◆ **Task prompt**
Extract every line of the material that holds the string "shoulder".
....
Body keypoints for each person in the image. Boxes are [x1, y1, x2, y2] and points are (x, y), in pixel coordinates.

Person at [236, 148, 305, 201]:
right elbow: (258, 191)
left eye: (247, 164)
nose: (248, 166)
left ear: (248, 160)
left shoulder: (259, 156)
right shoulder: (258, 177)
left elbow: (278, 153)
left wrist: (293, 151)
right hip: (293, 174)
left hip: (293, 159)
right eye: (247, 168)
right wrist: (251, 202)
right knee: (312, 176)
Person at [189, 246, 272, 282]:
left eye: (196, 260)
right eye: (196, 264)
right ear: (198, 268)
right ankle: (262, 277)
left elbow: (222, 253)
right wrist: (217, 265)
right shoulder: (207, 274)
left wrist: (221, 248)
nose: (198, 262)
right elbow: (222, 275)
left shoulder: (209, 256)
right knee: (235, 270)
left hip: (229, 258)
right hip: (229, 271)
....
◆ **Exercise output**
left shoulder: (259, 156)
right shoulder: (258, 177)
right shoulder: (207, 274)
left shoulder: (209, 256)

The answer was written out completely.